- How to complete this task
Before copying, set the pictures aside; then repeat every line below verbatim.

=== Begin Enclosure ===

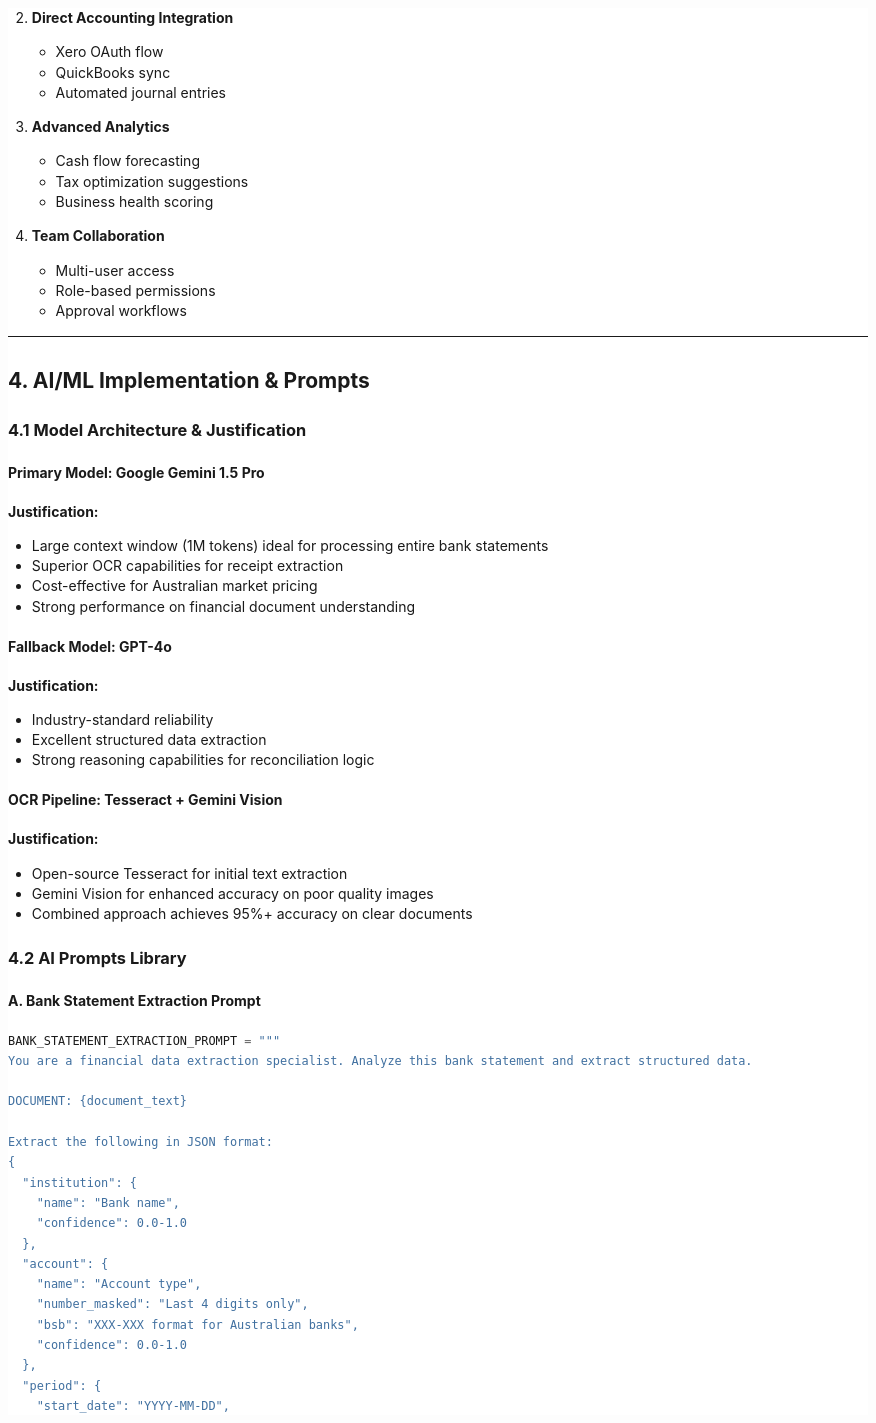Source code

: 2. **Direct Accounting Integration**
   - Xero OAuth flow
   - QuickBooks sync
   - Automated journal entries

3. **Advanced Analytics**
   - Cash flow forecasting
   - Tax optimization suggestions
   - Business health scoring

4. **Team Collaboration**
   - Multi-user access
   - Role-based permissions
   - Approval workflows

---

## 4. AI/ML Implementation & Prompts

### 4.1 Model Architecture & Justification

#### Primary Model: Google Gemini 1.5 Pro
**Justification:**
- Large context window (1M tokens) ideal for processing entire bank statements
- Superior OCR capabilities for receipt extraction
- Cost-effective for Australian market pricing
- Strong performance on financial document understanding

#### Fallback Model: GPT-4o
**Justification:**
- Industry-standard reliability
- Excellent structured data extraction
- Strong reasoning capabilities for reconciliation logic

#### OCR Pipeline: Tesseract + Gemini Vision
**Justification:**
- Open-source Tesseract for initial text extraction
- Gemini Vision for enhanced accuracy on poor quality images
- Combined approach achieves 95%+ accuracy on clear documents

### 4.2 AI Prompts Library

#### A. Bank Statement Extraction Prompt
```python
BANK_STATEMENT_EXTRACTION_PROMPT = """
You are a financial data extraction specialist. Analyze this bank statement and extract structured data.

DOCUMENT: {document_text}

Extract the following in JSON format:
{
  "institution": {
    "name": "Bank name",
    "confidence": 0.0-1.0
  },
  "account": {
    "name": "Account type",
    "number_masked": "Last 4 digits only",
    "bsb": "XXX-XXX format for Australian banks",
    "confidence": 0.0-1.0
  },
  "period": {
    "start_date": "YYYY-MM-DD",
```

=== End Enclosure ===

- Solution
Source code

: 2. **Direct Accounting Integration**
   - Xero OAuth flow
   - QuickBooks sync
   - Automated journal entries

3. **Advanced Analytics**
   - Cash flow forecasting
   - Tax optimization suggestions
   - Business health scoring

4. **Team Collaboration**
   - Multi-user access
   - Role-based permissions
   - Approval workflows

---

## 4. AI/ML Implementation & Prompts

### 4.1 Model Architecture & Justification

#### Primary Model: Google Gemini 1.5 Pro
**Justification:**
- Large context window (1M tokens) ideal for processing entire bank statements
- Superior OCR capabilities for receipt extraction
- Cost-effective for Australian market pricing
- Strong performance on financial document understanding

#### Fallback Model: GPT-4o
**Justification:**
- Industry-standard reliability
- Excellent structured data extraction
- Strong reasoning capabilities for reconciliation logic

#### OCR Pipeline: Tesseract + Gemini Vision
**Justification:**
- Open-source Tesseract for initial text extraction
- Gemini Vision for enhanced accuracy on poor quality images
- Combined approach achieves 95%+ accuracy on clear documents

### 4.2 AI Prompts Library

#### A. Bank Statement Extraction Prompt
```python
BANK_STATEMENT_EXTRACTION_PROMPT = """
You are a financial data extraction specialist. Analyze this bank statement and extract structured data.

DOCUMENT: {document_text}

Extract the following in JSON format:
{
  "institution": {
    "name": "Bank name",
    "confidence": 0.0-1.0
  },
  "account": {
    "name": "Account type",
    "number_masked": "Last 4 digits only",
    "bsb": "XXX-XXX format for Australian banks",
    "confidence": 0.0-1.0
  },
  "period": {
    "start_date": "YYYY-MM-DD",
```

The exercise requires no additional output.